John Bohn: Reconsider the challenge of the small-budget film aesthetic

By John Bohn, Daily Arts Writer
Published February 21, 2013

What are the dreams of the aspiring dreamers? It’s natural to believe that dreams are the most expansive terrain of who we are or could be. However, we still must see them for the enclosed spaces that they are; the world limits the imagination and channels it into its course. While consumer culture and mass media have been able to increasingly draw the artist into their fold, those who look to make a living off of art are faced with the restrictive demands, visions and values of an industry.

Obviously, I am not the first to pull down the curtain and reveal Hollywood foremost as a business. While it would be sloppy to imply that Hollywood is synonymous with the Oscars, the award ceremony functions as an institution part and parcel of the film industry; it postures itself as legitimating works and performances. Even if the actors, one by one, step up and say that anyone could have won, winning an Oscar opens up opportunity and determines the allocation of resources.

Taking a step back, I wonder, when talking about how good other films and performances are, do any of these actors include in their acknowledgement the films of the other, lesser-known categories? How about the films that were rejected or never even considered? Or a step further: Do they think of those who couldn’t afford the endeavor, who never got money for their projects?

This last point is highlighted in the art of film. Technological and economic conditions are real and concrete concerns for the film industry. When Victor Hugo sat down to write “Les Miserables,” he could have conceivably written any story. Recasting the literary process in terms of film, he could have chosen any event and portrayed it through whatever series of shots he desired. In the most crude and unforgiveable of terms, the lens of his mind was free to go as far as the mind could take it.

Who then sits down to produce the film? With a large cast, depictions of a violent struggle and, one cares about historical accuracy, the details of the period — someone very privileged. I don’t mean to ignore the theatrical adaptation in this account. Obviously the grand historical narrative of “Les Miserables” has adapted to the confines of the stage, but film unleashes the mind from the finite dimensions of a material stage. CGI technology and a large budget have a similar effect on the notion of what is possible.

But, in regard to amateur productions of film, do we think of it as clamoring at the limits of budget and technology? Is amateur film judged in light of what it cannot do?

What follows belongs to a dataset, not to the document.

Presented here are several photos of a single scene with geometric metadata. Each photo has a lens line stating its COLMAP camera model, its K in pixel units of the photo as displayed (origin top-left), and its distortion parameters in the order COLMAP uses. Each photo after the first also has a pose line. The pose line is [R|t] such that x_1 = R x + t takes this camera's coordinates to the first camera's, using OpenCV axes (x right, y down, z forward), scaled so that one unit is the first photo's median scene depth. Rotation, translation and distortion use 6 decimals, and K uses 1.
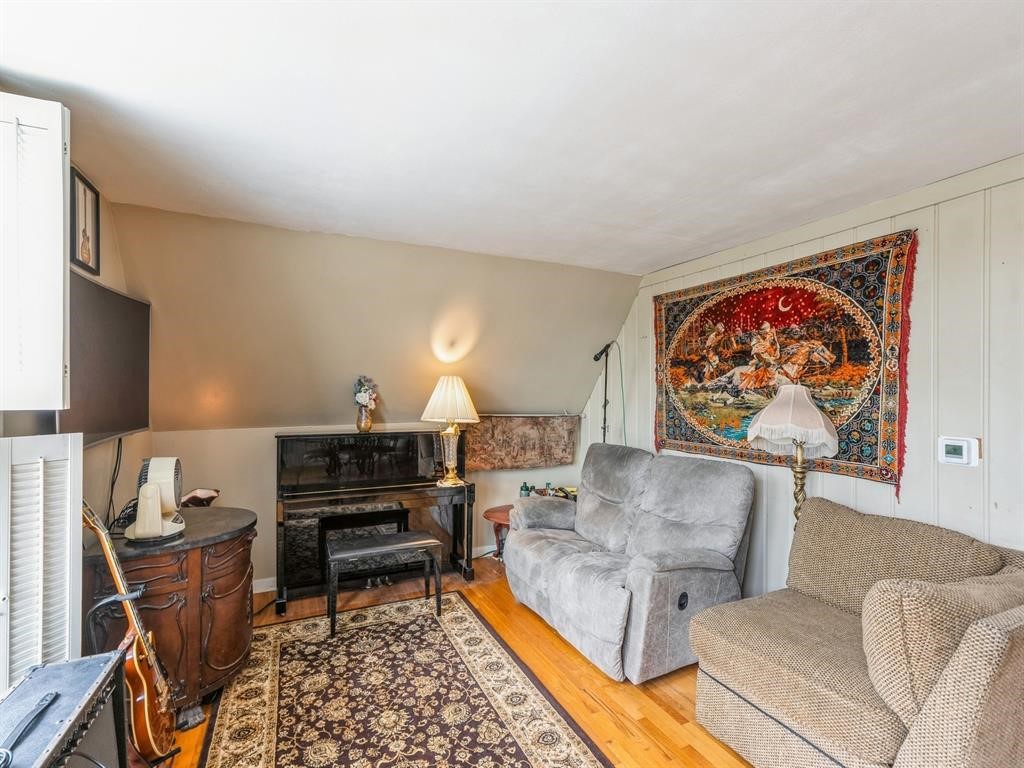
lens RADIAL K [[469.0, 0, 510.0], [0, 469.0, 386.6], [0, 0, 1]] dist [-0.008719, 0.009219]
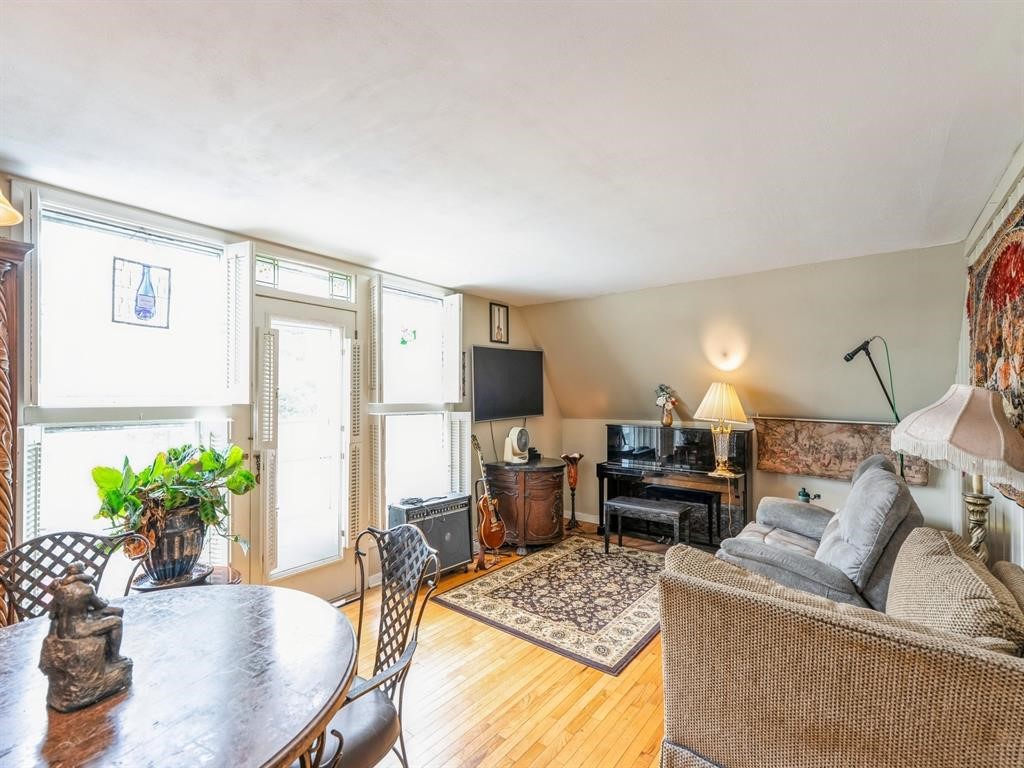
lens RADIAL K [[469.0, 0, 510.3], [0, 469.0, 389.2], [0, 0, 1]] dist [-0.008719, 0.009219]
pose [[0.444403, -0.017465, -0.895657, 0.914966], [0.011026, 0.999841, -0.014026, 0.006162], [0.895759, -0.003643, 0.444525, 0.022130]]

I’m worried that the answer is “yes.”

As the Community Culture columnist, it is the locale with which I am most concerned. Therefore, I ask the Oscars: What use does your award ceremony have for the aspiring filmmakers at the University? In a certain sense, the arcane training process of replication falls apart in film practice; we can’t go out and do what they do because we don’t have the means to do it. However, what if we were to avoid thinking of local amateur film as a merely transitory state toward the bigger and better things of the Oscars? Let’s carve out a place for our own aesthetic with its own forms and devices, critics and producers.

Instead of conceiving projects too grand for our available canvas and unhappily making sacrifices, let’s turn the limitations into resources of our imagination. Artists on a budget have already shown their ingenuity over the years. David Lynch’s “Eraserhead” is the first that comes to my mind. But what about taking one step further, or one step less? With the economy in its current state, I think this is an appropriate time to reconsider the experimental challenge of budget art.

I would argue that there is an untapped pool of aesthetic possibility where the progress of technology and the summit of budget cast shadows. I will also argue that the prevalence of such art would be a healthy alternative to the aristocratic productions that have a near-monopoly on the medium.

So, again, when we look to the Oscars for inspiration, where does it take our minds? For me, elsewhere other than seeing and embracing the freedoms of our limitations.